Forward-looking statements and information are made based upon certain assumptions and other important factors that, if untrue, could cause the actual results, performance or achievements of the Company to be materially different from future results, performance or achievements expressed or implied by such statements or information. There can be no assurance that such statements or information will prove to be accurate. Such statements and information are based on numerous assumptions, including assumptions regarding the ability to complete the transaction on the contemplated terms and that the conditions precedent to closing of the transaction can be satisfied.

Although the Company believes that the forward-looking statements in this press release are based on information and assumptions that are current, reasonable and complete, these statements are by their nature subject to a number of factors that could cause actual results to differ materially from management's expectations and plans as set forth in such forward-looking statements, including, without limitation, the following factors, many of which are beyond the Company's control and the effects of which can be difficult to predict: (a) the possibility that the transaction will not be completed on the terms and conditions, or on the timing, currently contemplated, and that it may not be completed at all due to a failure to obtain or satisfy, in a timely manner or otherwise, all required securityholder or court approvals and other conditions of closing necessary to complete the transaction or for other reasons; (b) the possibility of adverse reactions or changes in business relationships resulting from the announcement or completion of the transaction; (c) risks relating to the retention of key personnel during the interim period; (d) the possibility of litigation relating to the transaction; (e) risks related to the diversion of management's attention from the Company's ongoing business operations; and (f) other risks inherent to the Company's business and/or factors beyond its control which could have a material adverse effect on the Company or the ability to consummate the transaction.

Readers are cautioned not to place undue reliance on forward-looking information or statements.
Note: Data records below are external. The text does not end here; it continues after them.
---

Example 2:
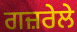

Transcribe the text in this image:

ਗਜ਼ਰੇਲੇ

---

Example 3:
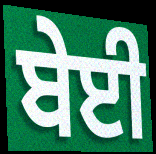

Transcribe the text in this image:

ਬੇਈ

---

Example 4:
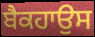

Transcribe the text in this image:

ਬੈਕਹਾਉਸ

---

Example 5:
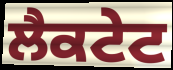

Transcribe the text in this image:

ਲੈਕਟੇਟ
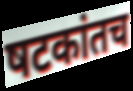
षटकांतच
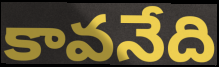
కావనేది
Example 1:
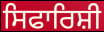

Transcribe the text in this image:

ਸਿਫਾਰਿਸ਼ੀ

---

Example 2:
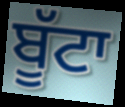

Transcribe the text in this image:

ਬੂੱਟਾ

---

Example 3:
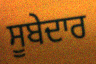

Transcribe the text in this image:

ਸੂਬੇਦਾਰ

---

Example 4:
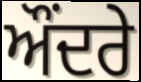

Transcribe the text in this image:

ਔਂਦਰੇ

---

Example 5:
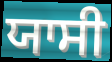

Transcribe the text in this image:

ਯਾਸੀ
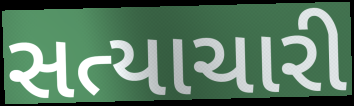
સત્યાચારી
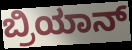
ಬ್ರಿಯಾನ್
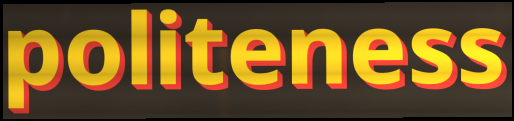
politeness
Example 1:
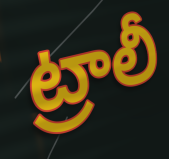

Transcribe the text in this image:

ట్రాలీ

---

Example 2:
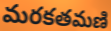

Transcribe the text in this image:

మరకతమణి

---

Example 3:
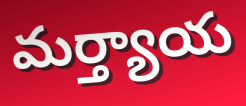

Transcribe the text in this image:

మర్త్యాయ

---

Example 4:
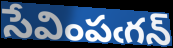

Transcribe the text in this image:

సేవింపఁగన్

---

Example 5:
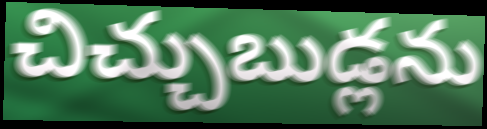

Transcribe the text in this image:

చిచ్చుబుడ్లను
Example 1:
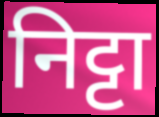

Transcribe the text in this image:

निट्टा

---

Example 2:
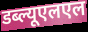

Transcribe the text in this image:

डब्ल्यूएलएल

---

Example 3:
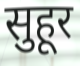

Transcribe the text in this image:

सुहूर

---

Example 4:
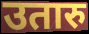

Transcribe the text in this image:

उतारु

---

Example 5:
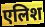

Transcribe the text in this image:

एलिश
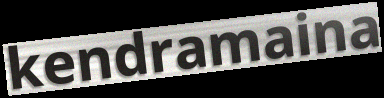
kendramaina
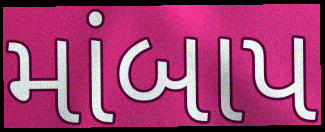
માંબાપ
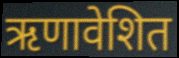
ऋणावेशित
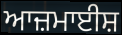
ਆਜ਼ਮਾਈਸ਼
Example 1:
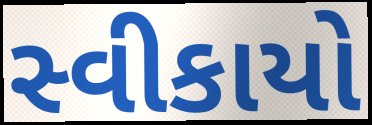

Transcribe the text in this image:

સ્વીકાયો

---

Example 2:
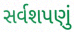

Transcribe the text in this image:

સર્વશપણું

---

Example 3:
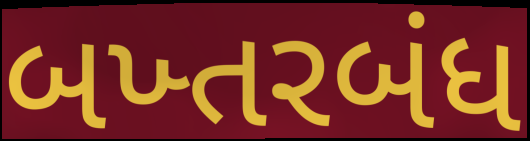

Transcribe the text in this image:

બખ્તરબંધ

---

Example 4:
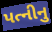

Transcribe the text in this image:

પત્નીનુ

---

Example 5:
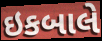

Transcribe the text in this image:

ઇકબાલે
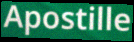
Apostille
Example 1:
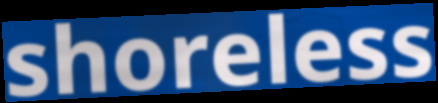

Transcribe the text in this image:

shoreless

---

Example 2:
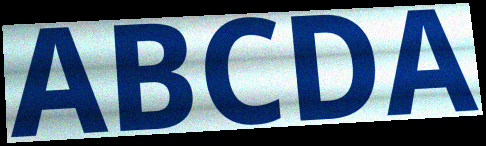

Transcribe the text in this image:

ABCDA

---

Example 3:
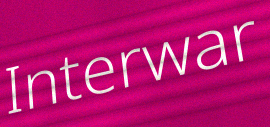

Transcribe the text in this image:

Interwar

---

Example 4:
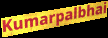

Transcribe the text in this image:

Kumarpalbhai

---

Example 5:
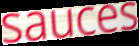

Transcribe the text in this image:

sauces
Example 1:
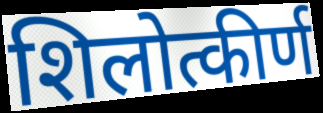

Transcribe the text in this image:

शिलोत्कीर्ण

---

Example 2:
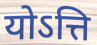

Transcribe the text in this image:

योऽत्ति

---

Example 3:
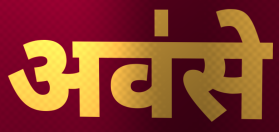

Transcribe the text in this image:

अव॑से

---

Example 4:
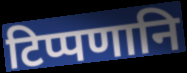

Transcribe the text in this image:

टिप्पणानि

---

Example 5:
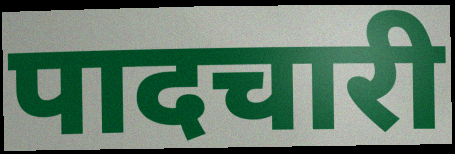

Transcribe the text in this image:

पादचारी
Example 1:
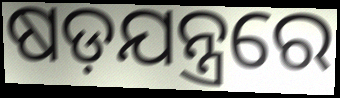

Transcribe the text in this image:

ଷଡ଼ଯନ୍ତ୍ରରେ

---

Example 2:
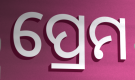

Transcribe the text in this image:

ପ୍ରେମ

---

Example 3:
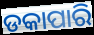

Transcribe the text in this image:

ଡକାପାରି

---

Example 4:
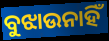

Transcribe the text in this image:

ବୁଝାଉନାହିଁ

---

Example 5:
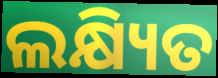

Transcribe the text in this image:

ଲକ୍ଷ୍ୟିତ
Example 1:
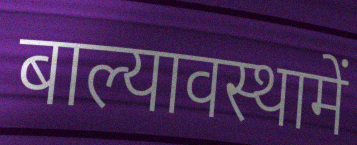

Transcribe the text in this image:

बाल्यावस्थामें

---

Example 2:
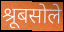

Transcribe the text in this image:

By their nature, forward-looking statements involve numerous assumptions, inherent risks and uncertainties, both general and specific, which contribute to the possibility that the predicted outcomes will not occur. Events or circumstances could cause the Company's actual results to differ materially from those estimated or projected and expressed in, or implied by, these forward-looking statements.

Investors should not rely on the Company's forward-looking statements and information to make decisions with respect to the Company. Furthermore, the forward-looking statements and information contained herein are made as of the date of this document and the Company does not undertake any obligation to update or to revise any of the included forward-looking statements or information, whether as a result of new information, future events or otherwise, except as required by applicable law. The forward-looking statements and information contained herein are expressly qualified by this cautionary statement.

Neither the Canadian Securities Exchange nor its Regulation Services Provider accepts responsibility for the adequacy or accuracy of this release.